Since 1992, a total of 5 patients worldwide have been reported to have both the t(8;21) and t(9;22) translocations at the same time. Most of these were CML patients that progressed to AML [15,16,17,18]. The fifth case was published in the Chinese Journal of Medical Genetics in 2019 [19], so it will not be described in detail here. Patient 1 had both t(9;22) and t(3;21), and patient 4 had both t(9;22) and inv(16). Both were initially diagnosed with AML-M5. Neither had a history of CML, and both died after 6–8 months of treatment. The t(3;21)(q26;q22) translocation forms the fusion gene AML1-MDS/EVI1, which can be detected by reverse transcription polymerase chain reaction (RT-PCR) or EVI1 FISH. It is common in MDS and AML [20], and very rarely appears at the same time as t(9;22)(q34;q11.2). This was the second case found in China. Liu et al [10]. described the case of a CML patient with t(3;21)(q26;q22) during the acceleration process. The patient in the present study had both t(3;21) and t(9;22), and had AML at the time of onset. In previous studies [21,22,23,24], t(3;21)(q26;q22) has been more common in patients with CML that progressed to AML, or patients with treatment-related MDS or AML. This additional chromosomal abnormality was considered an acquired abnormality during leukemia development and progression.

Inv(16) is more common in AML (especially the AML-M4EO subtype) where it is accompanied by an increased number of eosinophils [25, 26]. AML with Inv(16) and t(9;22) is extremely rare. Clonal evolution appearing in the process of CML acceleration or AML progression has been more frequently reported in the literature [27,28,29,30,31,32]. The case in the present study did not have a history of CML, and was initially diagnosed with AML-M5. No increase was observed in eosinophils or basophils by morphology or flow cytometry. ABL kinase mutations were negative at initial diagnosis, but positive during treatment. Patient prognosis was very poor, and the patient died after 6 months.

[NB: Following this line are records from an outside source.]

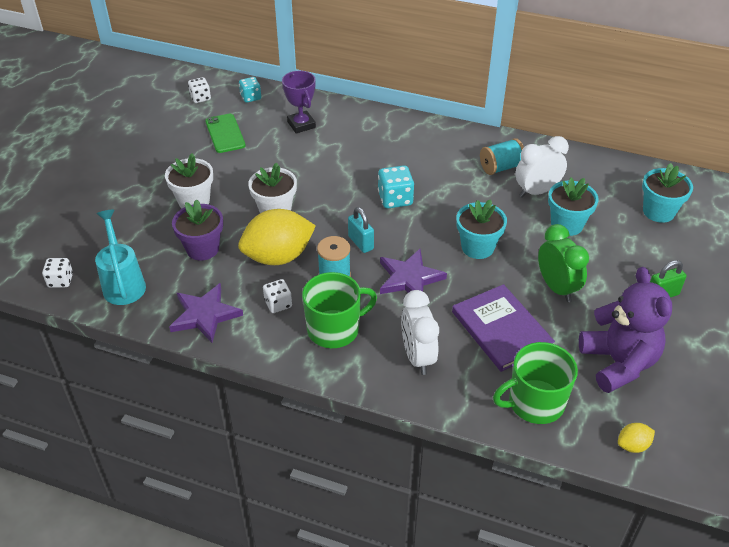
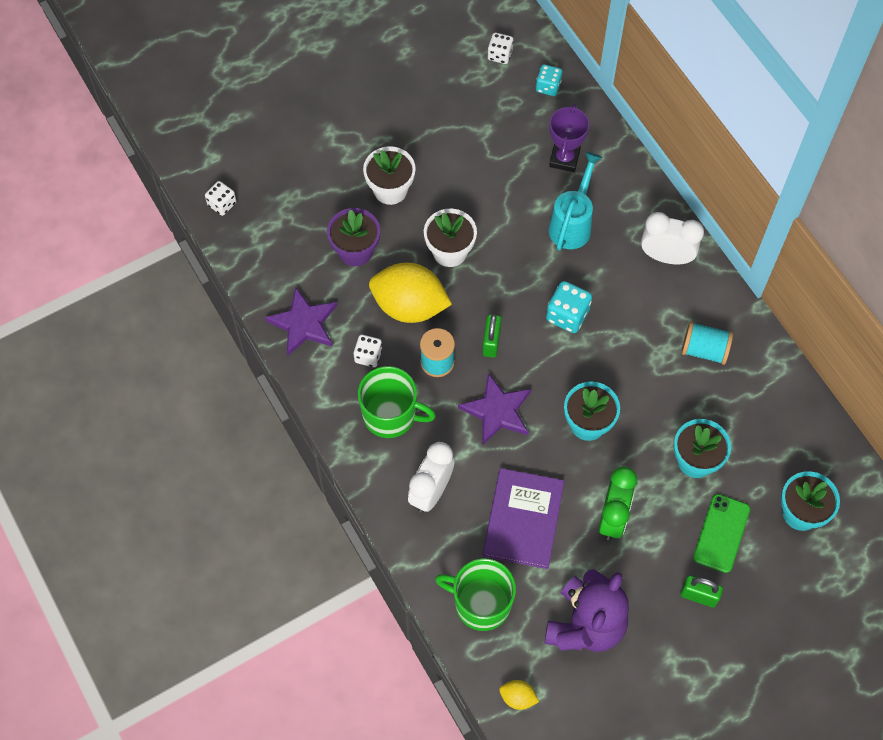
camera: 40 degrees right, 20 degrees up
(123, 283) = (266, 243): turquoise watering can -> turquoise watering can (572, 223)
(225, 133) = (484, 121): green phone -> green phone (721, 533)
(360, 243) = (491, 342): turquoise padlock -> green padlock
(536, 191) = (708, 403): white clock -> white clock (666, 256)

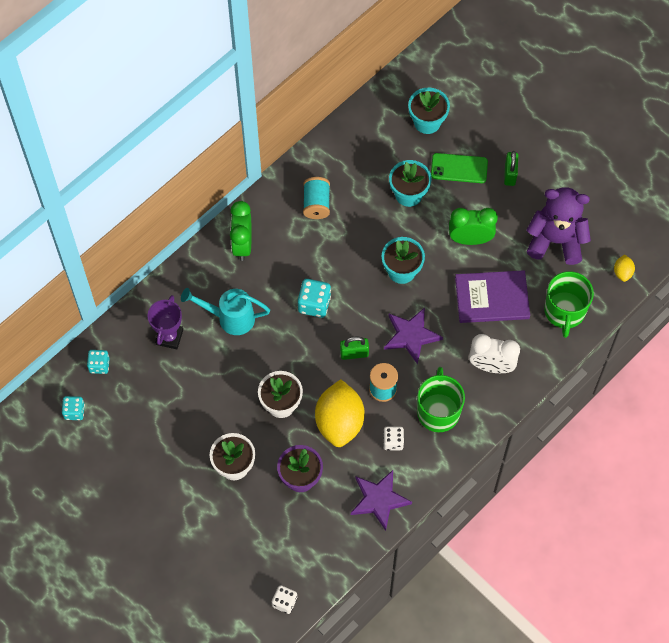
camera: 105 degrees left, 0 degrees up
(500, 55) = (74, 411): white dice -> turquoise dice
(564, 159) = (169, 337): purple trophy -> purple trophy turned 75 degrees counterclockwise
(666, 256) = (242, 244): white clock -> green clock

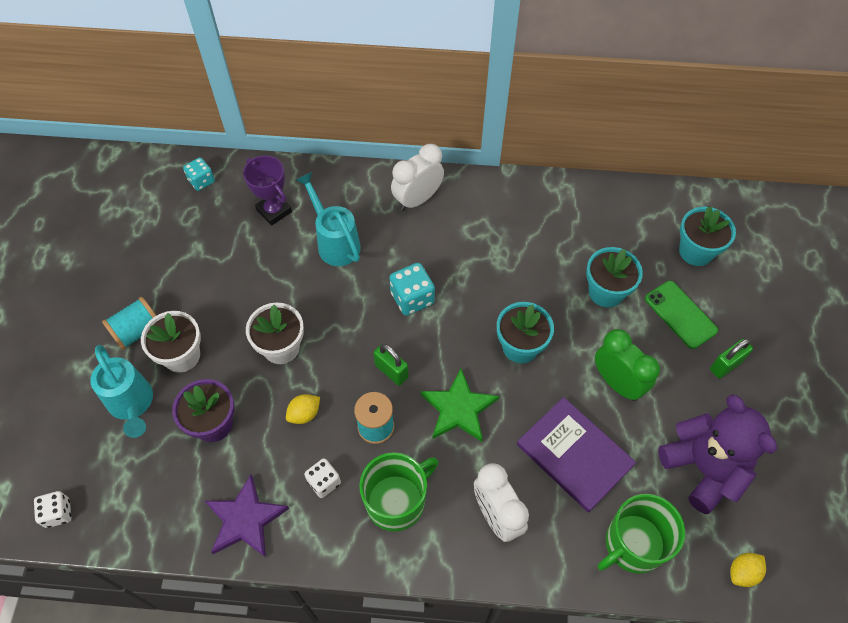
camera: 50 degrees right, 5 degrees down
(74, 411) = (141, 194): turquoise dice -> none
(169, 337) = (274, 211): purple trophy -> purple trophy turned 75 degrees clockwise
(242, 244) = (417, 199): green clock -> white clock
(245, 516) = (132, 404): none -> turquoise watering can
(316, 204) = (516, 225): turquoise spool -> turquoise spool (137, 331)
(339, 422) = (304, 414): yellow lemon -> yellow lemon, size x0.43
(411, 336) = (458, 409): purple star -> green star

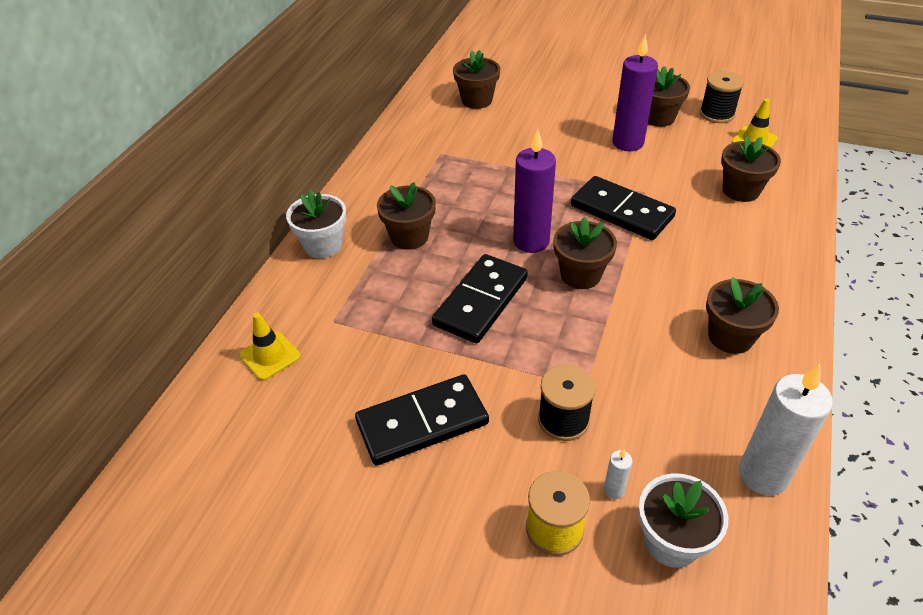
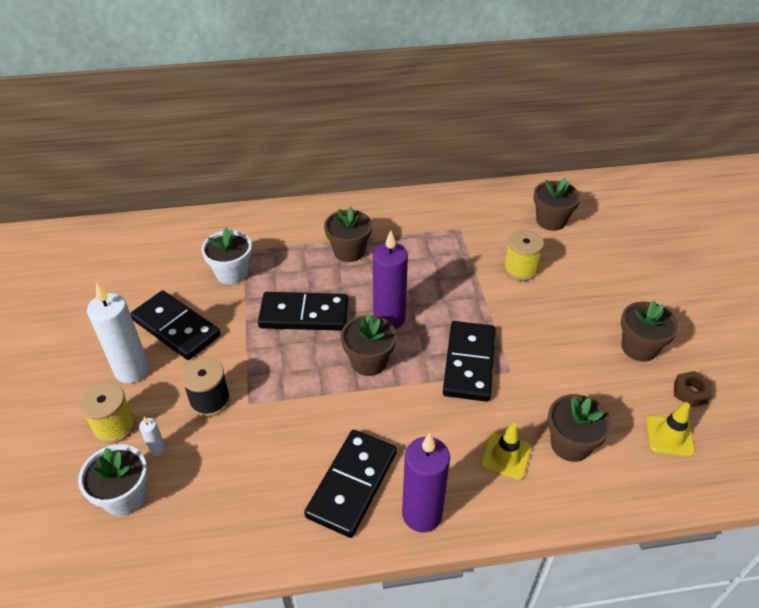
camera: 60 degrees right, 0 degrees up
(270, 356) = (199, 236): yellow traffic cone -> yellow traffic cone (506, 456)
(323, 245) = (312, 214): white flower pot -> white flower pot (232, 273)
(525, 140) = (520, 269): none -> yellow spool
(627, 143) = (575, 337): purple candle -> purple candle (422, 514)
(717, 114) = (690, 392): black spool -> brown nut
(730, 337) = (352, 484): brown flower pot -> black domino
(763, 475) = (207, 542): white candle -> white candle (132, 370)

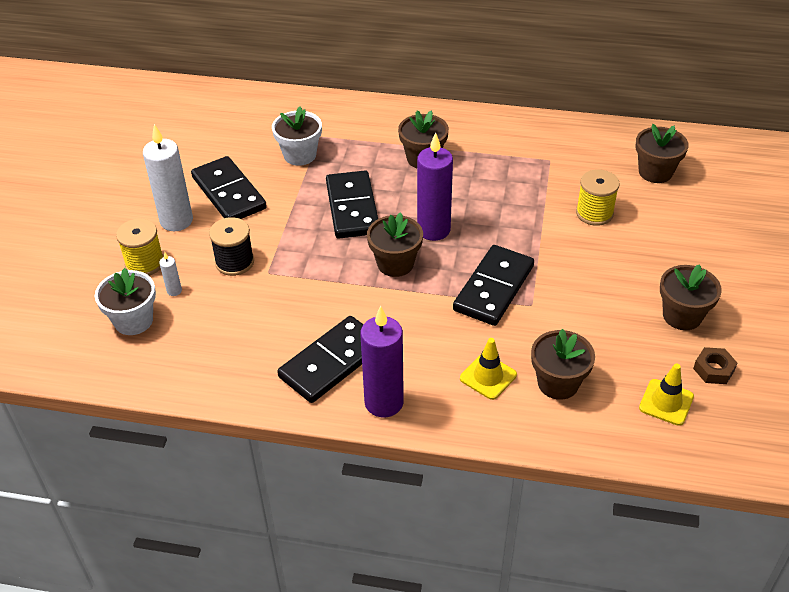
camera: 20 degrees right, 0 degrees up
(304, 314) = (352, 208): black domino -> black domino turned 60 degrees clockwise

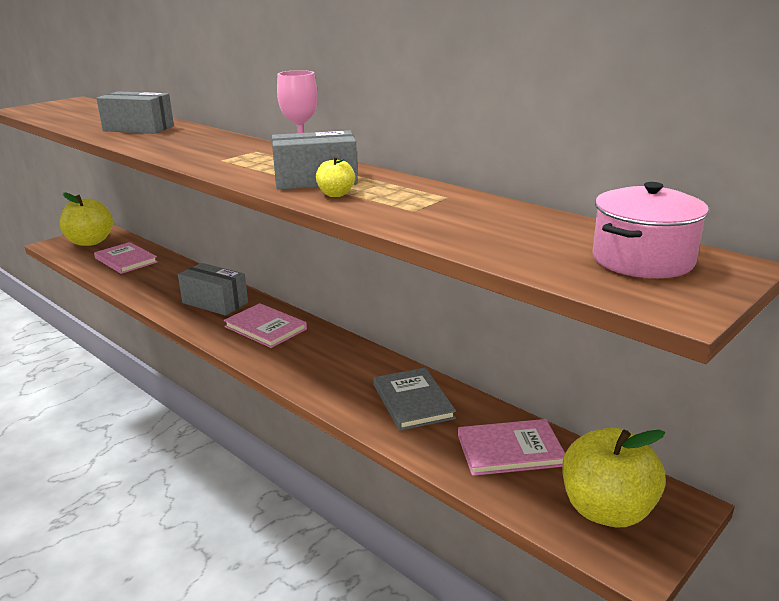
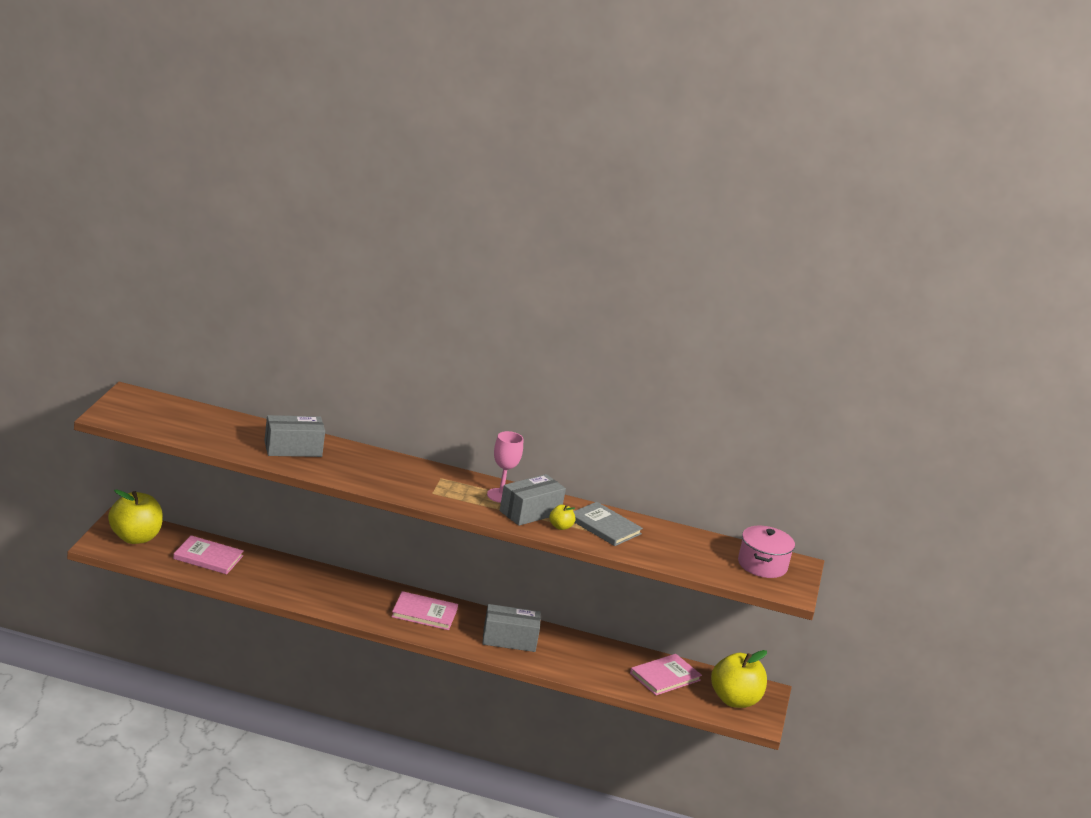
camera: 35 degrees left, 0 degrees up
(215, 303) = (354, 594): grey box -> grey box (509, 640)
(413, 401) = (584, 655): grey book -> grey book (604, 526)

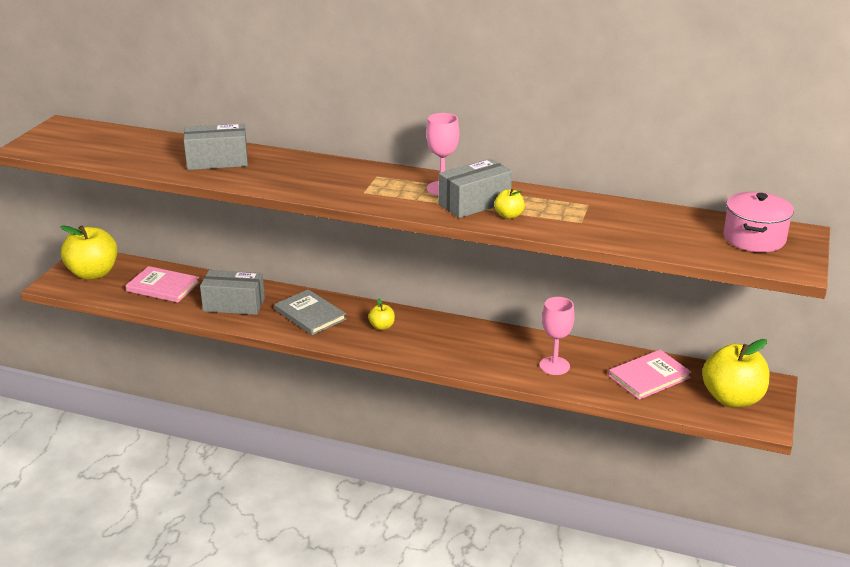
camera: 10 degrees right, 5 degrees up
(424, 613) = (382, 326): pink book -> yellow apple
(509, 640) = (472, 348): grey box -> grey box (234, 305)
(582, 661) = (554, 366): none -> pink goblet
(604, 526) = (561, 211): grey book -> grey book (310, 314)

Tumor cell evolution and disease phenotype maybe associated with chromosomal changes. Additional chromosomal changes appearing in the context of CML are one of the most important hallmarks of disease progression. Clonal evolution in CML is a prognostic factor, and associates types of chromosome changes with disease stage and progression. For example, trisomy 8, i(17q), and complex karyotypes are genetic changes associated with poor prognosis. However, our study shows that patients with recurrent genetic abnormalities have an even worse prognosis, illustrated by 5 patients that all died within 4–9 months. Due to the extremely rare incidence and small case numbers, more cases need to be assessed in the future in to study their prognostic characteristics.